La folie est bien plus répandue que ce que l'on pense.

Sur l'asphalte, les poils

Thème Fleur de babiole
Groupe d’écriture Les dissidents de la pleine lune.
Caractères 3080 / 3000

Elle saisit le vase, « Toi ma fleur, dis-moi, qui est la plus belle ? » la renifle à plein naseau. Elle la caresse du dos de la main, puis la sort de son pot en plastique. Elle la fixe attentivement, avec un bout d’adhésif sur sa poitrine, « regarde ma fleur, comme des nénés te vont si bien », dit-elle les trayons saillants de bonheur.
Avant de s’en aller prendre un bol d’air de ville.
Certaines personnes la scrutent, car c’est probablement la première fois qu’elles voient une si belle plante. Elle chuchote : « Tu vois : toi dans ma main, personne ne dit rien. Mais toi entre mes seins, et le monde nous regarde comme des vauriens ».
Elle entre dans un bus altruiste. Les gens parlent bas, disent des mots de la bouche à l’oreille, pour ne pas qu’elle entende. « N’avez-vous donc jamais vu quelqu’un qui a une fleur sur le cœur ? » dit-elle en ne murmurant pas, avant d’appuyer sur le bouton d’arrêt, le chatouillant des deux mains.
Et sort.
Elle se tient devant la porte qui ne peut se refermer.
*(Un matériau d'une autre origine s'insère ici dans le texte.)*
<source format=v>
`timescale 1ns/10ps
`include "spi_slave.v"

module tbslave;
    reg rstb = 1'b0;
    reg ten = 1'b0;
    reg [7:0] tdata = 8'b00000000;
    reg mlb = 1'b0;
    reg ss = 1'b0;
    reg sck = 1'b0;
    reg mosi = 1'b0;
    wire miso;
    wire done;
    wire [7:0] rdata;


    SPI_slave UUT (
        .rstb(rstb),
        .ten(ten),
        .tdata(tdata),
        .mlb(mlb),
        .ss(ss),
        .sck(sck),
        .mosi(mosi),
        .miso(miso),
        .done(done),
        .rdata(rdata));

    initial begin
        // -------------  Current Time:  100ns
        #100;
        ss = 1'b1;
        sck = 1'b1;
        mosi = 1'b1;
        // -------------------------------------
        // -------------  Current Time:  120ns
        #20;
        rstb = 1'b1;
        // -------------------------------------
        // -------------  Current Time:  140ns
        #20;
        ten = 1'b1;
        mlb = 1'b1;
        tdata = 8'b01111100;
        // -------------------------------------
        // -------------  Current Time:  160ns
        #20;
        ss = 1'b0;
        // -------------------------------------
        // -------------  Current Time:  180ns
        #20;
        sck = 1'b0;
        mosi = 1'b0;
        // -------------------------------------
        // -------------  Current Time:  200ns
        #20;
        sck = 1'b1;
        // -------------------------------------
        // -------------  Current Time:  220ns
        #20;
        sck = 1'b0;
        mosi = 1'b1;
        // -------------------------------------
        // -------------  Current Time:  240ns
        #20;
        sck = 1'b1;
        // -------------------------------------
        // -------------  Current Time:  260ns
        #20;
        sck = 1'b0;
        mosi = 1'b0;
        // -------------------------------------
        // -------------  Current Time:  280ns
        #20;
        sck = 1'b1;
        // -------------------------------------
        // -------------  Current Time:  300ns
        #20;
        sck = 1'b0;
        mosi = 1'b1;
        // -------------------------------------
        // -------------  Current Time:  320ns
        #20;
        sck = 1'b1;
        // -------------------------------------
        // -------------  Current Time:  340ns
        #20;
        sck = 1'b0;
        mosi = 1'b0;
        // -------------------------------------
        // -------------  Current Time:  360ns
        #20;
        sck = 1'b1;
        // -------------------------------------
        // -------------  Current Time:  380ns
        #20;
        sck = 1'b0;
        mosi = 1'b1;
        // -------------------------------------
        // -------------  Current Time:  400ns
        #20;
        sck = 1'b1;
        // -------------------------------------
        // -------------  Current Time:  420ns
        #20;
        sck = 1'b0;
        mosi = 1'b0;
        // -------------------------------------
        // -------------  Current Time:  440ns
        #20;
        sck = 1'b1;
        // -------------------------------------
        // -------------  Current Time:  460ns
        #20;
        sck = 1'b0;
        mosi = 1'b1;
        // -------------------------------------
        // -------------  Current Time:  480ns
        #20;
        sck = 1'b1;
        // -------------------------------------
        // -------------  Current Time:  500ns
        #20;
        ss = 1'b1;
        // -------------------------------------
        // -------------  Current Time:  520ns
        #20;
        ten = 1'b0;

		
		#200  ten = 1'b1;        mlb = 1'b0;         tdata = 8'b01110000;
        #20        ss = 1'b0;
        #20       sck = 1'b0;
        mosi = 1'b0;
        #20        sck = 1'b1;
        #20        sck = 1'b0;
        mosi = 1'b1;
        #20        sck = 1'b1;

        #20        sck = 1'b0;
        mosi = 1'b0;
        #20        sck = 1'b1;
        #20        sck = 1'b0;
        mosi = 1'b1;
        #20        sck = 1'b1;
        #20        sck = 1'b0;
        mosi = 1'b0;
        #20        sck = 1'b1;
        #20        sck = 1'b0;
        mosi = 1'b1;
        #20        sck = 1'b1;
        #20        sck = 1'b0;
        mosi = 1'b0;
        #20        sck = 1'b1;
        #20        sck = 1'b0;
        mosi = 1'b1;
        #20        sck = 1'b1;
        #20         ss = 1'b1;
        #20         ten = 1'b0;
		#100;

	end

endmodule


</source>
Elle arrache fleurette de sa poitrine, « as-tu donc décidé de me recouvrir d’opprobre, sale fleur ? » le bout de scotch s’envole dans ses cheveux. Elle plaque le nez contre le pistil, « tu crois que je vais me laisser manipuler de la sorte ? » elle la jette au sol, pose son pied sur elle, « tu fais moins la maligne maintenant », elle tournicote en levant l’autre jambe pour donner de la grâce à son déboulé. Lorsqu’elle retire le pied, il reste une tache humide et quelques morceaux de pétale effilochés.
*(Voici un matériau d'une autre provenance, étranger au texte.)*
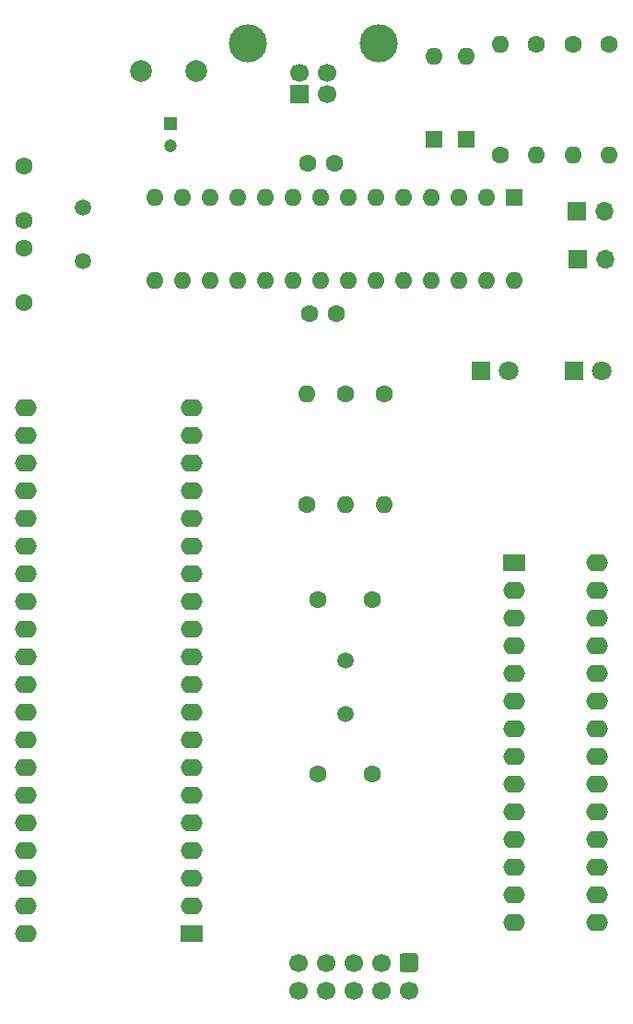
<source format=gbr>
%TF.GenerationSoftware,KiCad,Pcbnew,(5.1.9)-1*%
%TF.CreationDate,2021-05-29T15:55:51+02:00*%
%TF.ProjectId,flashpad,666c6173-6870-4616-942e-6b696361645f,rev?*%
%TF.SameCoordinates,Original*%
%TF.FileFunction,Soldermask,Bot*%
%TF.FilePolarity,Negative*%
%FSLAX46Y46*%
G04 Gerber Fmt 4.6, Leading zero omitted, Abs format (unit mm)*
G04 Created by KiCad (PCBNEW (5.1.9)-1) date 2021-05-29 15:55:51*
%MOMM*%
%LPD*%
G01*
G04 APERTURE LIST*
%ADD10O,1.600000X1.600000*%
%ADD11C,1.600000*%
%ADD12O,2.000000X1.600000*%
%ADD13R,2.000000X1.600000*%
%ADD14C,1.700000*%
%ADD15R,1.700000X1.700000*%
%ADD16C,3.500000*%
%ADD17C,1.500000*%
%ADD18R,1.600000X1.600000*%
%ADD19C,1.800000*%
%ADD20R,1.800000X1.800000*%
%ADD21O,1.700000X1.700000*%
%ADD22C,2.000000*%
%ADD23R,1.200000X1.200000*%
%ADD24C,1.200000*%
G04 APERTURE END LIST*
D10*
%TO.C,R5*%
X126174500Y-92202000D03*
D11*
X126174500Y-102362000D03*
%TD*%
D12*
%TO.C,U3*%
X152908000Y-110236000D03*
X145288000Y-140716000D03*
X152908000Y-107696000D03*
X145288000Y-138176000D03*
X152908000Y-128016000D03*
X152908000Y-140716000D03*
X152908000Y-117856000D03*
X145288000Y-133096000D03*
X152908000Y-115316000D03*
X152908000Y-133096000D03*
X145288000Y-128016000D03*
X145288000Y-135636000D03*
X152908000Y-135636000D03*
X152908000Y-130556000D03*
X152908000Y-112776000D03*
D13*
X145288000Y-107696000D03*
D12*
X145288000Y-120396000D03*
X152908000Y-138176000D03*
X145288000Y-122936000D03*
X145288000Y-110236000D03*
X145288000Y-115316000D03*
X145288000Y-125476000D03*
X145288000Y-112776000D03*
X152908000Y-122936000D03*
X145288000Y-117856000D03*
X152908000Y-120396000D03*
X145288000Y-130556000D03*
X152908000Y-125476000D03*
%TD*%
%TO.C,U2*%
X100393500Y-118872000D03*
X115633500Y-113792000D03*
X100393500Y-121412000D03*
X115633500Y-126492000D03*
X115633500Y-123952000D03*
D13*
X115633500Y-141732000D03*
D12*
X115633500Y-139192000D03*
X100393500Y-96012000D03*
X100393500Y-98552000D03*
X115633500Y-131572000D03*
X115633500Y-129032000D03*
X100393500Y-106172000D03*
X100393500Y-93472000D03*
X115633500Y-136652000D03*
X100393500Y-101092000D03*
X100393500Y-108712000D03*
X115633500Y-134112000D03*
X100393500Y-103632000D03*
X100393500Y-111252000D03*
X115633500Y-121412000D03*
X100393500Y-113792000D03*
X115633500Y-116332000D03*
X115633500Y-118872000D03*
X100393500Y-116332000D03*
X100393500Y-126492000D03*
X100393500Y-131572000D03*
X100393500Y-134112000D03*
X100393500Y-136652000D03*
X115633500Y-98552000D03*
X115633500Y-93472000D03*
X100393500Y-129032000D03*
X115633500Y-108712000D03*
X115633500Y-103632000D03*
X115633500Y-106172000D03*
X100393500Y-139192000D03*
X115633500Y-111252000D03*
X115633500Y-101092000D03*
X100393500Y-123952000D03*
X115633500Y-96012000D03*
X100393500Y-141732000D03*
%TD*%
%TO.C,AVR*%
G36*
G01*
X134972500Y-143549000D02*
X136172500Y-143549000D01*
G75*
G02*
X136422500Y-143799000I0J-250000D01*
G01*
X136422500Y-144999000D01*
G75*
G02*
X136172500Y-145249000I-250000J0D01*
G01*
X134972500Y-145249000D01*
G75*
G02*
X134722500Y-144999000I0J250000D01*
G01*
X134722500Y-143799000D01*
G75*
G02*
X134972500Y-143549000I250000J0D01*
G01*
G37*
D14*
X133032500Y-144399000D03*
X130492500Y-144399000D03*
X127952500Y-144399000D03*
X125412500Y-144399000D03*
X135572500Y-146939000D03*
X133032500Y-146939000D03*
X130492500Y-146939000D03*
X127952500Y-146939000D03*
X125412500Y-146939000D03*
%TD*%
D11*
%TO.C,R7*%
X133286500Y-92189300D03*
D10*
X133286500Y-102349300D03*
%TD*%
D11*
%TO.C,R6*%
X129730500Y-92189300D03*
D10*
X129730500Y-102349300D03*
%TD*%
D11*
%TO.C,R4*%
X147320000Y-60071000D03*
D10*
X147320000Y-70231000D03*
%TD*%
D11*
%TO.C,R3*%
X150685500Y-60071000D03*
D10*
X150685500Y-70231000D03*
%TD*%
D11*
%TO.C,R2*%
X144018000Y-70231000D03*
D10*
X144018000Y-60071000D03*
%TD*%
D11*
%TO.C,R1*%
X153987500Y-60071000D03*
D10*
X153987500Y-70231000D03*
%TD*%
D15*
%TO.C,USB1*%
X125526800Y-64719200D03*
D14*
X128026800Y-64719200D03*
X128026800Y-62719200D03*
X125526800Y-62719200D03*
D16*
X120756800Y-60009200D03*
X132796800Y-60009200D03*
%TD*%
D17*
%TO.C,X1*%
X105613200Y-80010000D03*
X105613200Y-75130000D03*
%TD*%
D18*
%TO.C,U1*%
X145288000Y-74168000D03*
D10*
X112268000Y-81788000D03*
X142748000Y-74168000D03*
X114808000Y-81788000D03*
X140208000Y-74168000D03*
X117348000Y-81788000D03*
X137668000Y-74168000D03*
X119888000Y-81788000D03*
X135128000Y-74168000D03*
X122428000Y-81788000D03*
X132588000Y-74168000D03*
X124968000Y-81788000D03*
X130048000Y-74168000D03*
X127508000Y-81788000D03*
X127508000Y-74168000D03*
X130048000Y-81788000D03*
X124968000Y-74168000D03*
X132588000Y-81788000D03*
X122428000Y-74168000D03*
X135128000Y-81788000D03*
X119888000Y-74168000D03*
X137668000Y-81788000D03*
X117348000Y-74168000D03*
X140208000Y-81788000D03*
X114808000Y-74168000D03*
X142748000Y-81788000D03*
X112268000Y-74168000D03*
X145288000Y-81788000D03*
%TD*%
D19*
%TO.C,ACT*%
X153263600Y-90119200D03*
D20*
X150723600Y-90119200D03*
%TD*%
%TO.C,PWR*%
X142189200Y-90119200D03*
D19*
X144729200Y-90119200D03*
%TD*%
D15*
%TO.C,JP2*%
X151028400Y-75438000D03*
D21*
X153568400Y-75438000D03*
%TD*%
D15*
%TO.C,JP1*%
X151079200Y-79857600D03*
D21*
X153619200Y-79857600D03*
%TD*%
D11*
%TO.C,C3*%
X128941200Y-84836000D03*
X126441200Y-84836000D03*
%TD*%
%TO.C,C2*%
X126278000Y-71018400D03*
X128778000Y-71018400D03*
%TD*%
%TO.C,C5*%
X100228400Y-71323200D03*
X100228400Y-76323200D03*
%TD*%
%TO.C,C4*%
X100228400Y-83820000D03*
X100228400Y-78820000D03*
%TD*%
D17*
%TO.C,X2*%
X129768600Y-116687600D03*
X129768600Y-121567600D03*
%TD*%
D22*
%TO.C,F1*%
X110947200Y-62534800D03*
X116027200Y-62544800D03*
%TD*%
D18*
%TO.C,D2*%
X140830300Y-68808600D03*
D10*
X140830300Y-61188600D03*
%TD*%
D18*
%TO.C,D1*%
X137922000Y-68808600D03*
D10*
X137922000Y-61188600D03*
%TD*%
D11*
%TO.C,C7*%
X127228600Y-127101600D03*
X132228600Y-127101600D03*
%TD*%
%TO.C,C6*%
X127228600Y-111099600D03*
X132228600Y-111099600D03*
%TD*%
D23*
%TO.C,C1*%
X113639600Y-67411600D03*
D24*
X113639600Y-69411600D03*
%TD*%
M02*

</source>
« Qui t’a fait ça ? », elle ramasse les bouts de plante émiettés. Elle hurle au milieu du trottoir, « Non ! Mais pourquoi ? », court en direction du passage piéton, qu’elle commence à traverser. Après quelques demi-pas, elle s’écroule sur les genoux. Devant tant d’injustice, les résidus floraux s’échappent de sa main, mettant un peu de vert sur ces bandes si jaunes. Le bus altruiste s’arrête devant elle.
Pour qu’elle se relève. Pour qu’elle traverse.
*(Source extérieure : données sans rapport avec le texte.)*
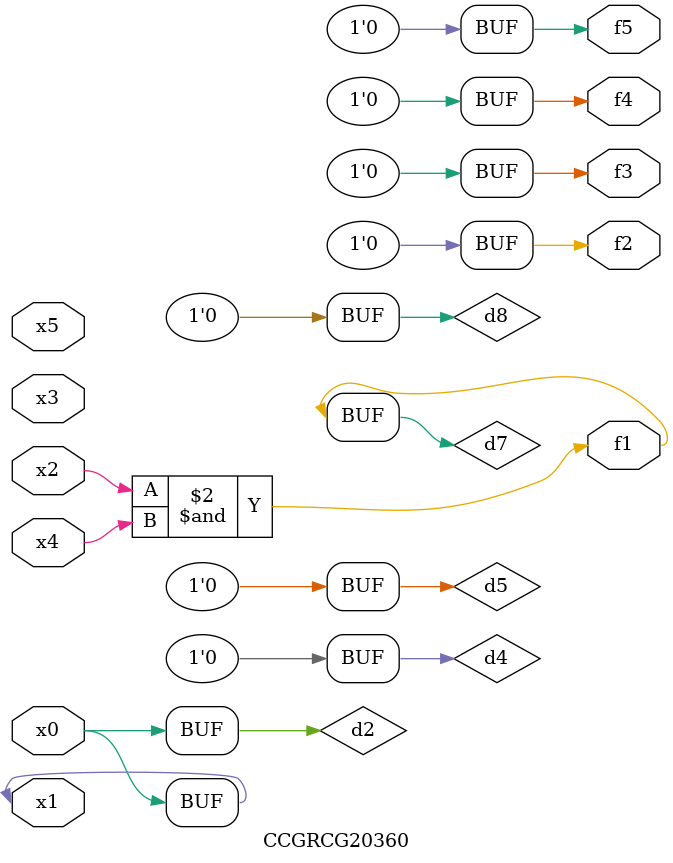
<source format=v>
module CCGRCG20360(
	input x0, x1, x2, x3, x4, x5,
	output f1, f2, f3, f4, f5
);

	wire d1, d2, d3, d4, d5, d6, d7, d8, d9;

	nand (d1, x1);
	buf (d2, x0, x1);
	nand (d3, x2, x4);
	and (d4, d1, d2);
	and (d5, d1, d2);
	nand (d6, d1, d3);
	not (d7, d3);
	xor (d8, d5);
	nor (d9, d5, d6);
	assign f1 = d7;
	assign f2 = d8;
	assign f3 = d8;
	assign f4 = d8;
	assign f5 = d8;
endmodule

</source>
Elle se relève, mais ne traverse pas.
Elle s’approche du bus, regarde le conducteur moustachu, se couche sous les roues du véhicule. « Allez-y, vous n’aurez qu’à penser que je suis un caillou », crie-t-elle, « personne ne vous en voudra d’écraser un cœur de pierre ». Se penchant à la fenêtre, il émoustille sa moustache, « madame, depuis mon calcul rénal, j’évite à tout prix les cailloux ». Cependant, face à sa rhétorique implacable, la femme ne tangue pas d’un iota. C’est alors qu’un enfant à peine plus grand qu’un bouquet d’amorphiphallus écrasé, descend du bus : « Faut pas être triste, je vous ai fait un dessin », dit-il en lui tendant un papier chiffonné. Dessus, un champ de fleurs béqueté par des moutons, ainsi que des crottes de nez qui ont servi à créer les yeux des animaux. « Des fleurs », dit-elle. Elle se relève et sourit pour montrer ses canines. Le scotch ayant collé sur le macadam, quelques cheveux s’arrachent de sa citrouille. On dirait un carré de foin séché. « Merci », jubile-t-elle. Elle lui tend la main, « viens avec moi ma fleur, je vais te montrer où j’habite », le garçon l’agrippe.
Le bus altruiste peut enfin repartir.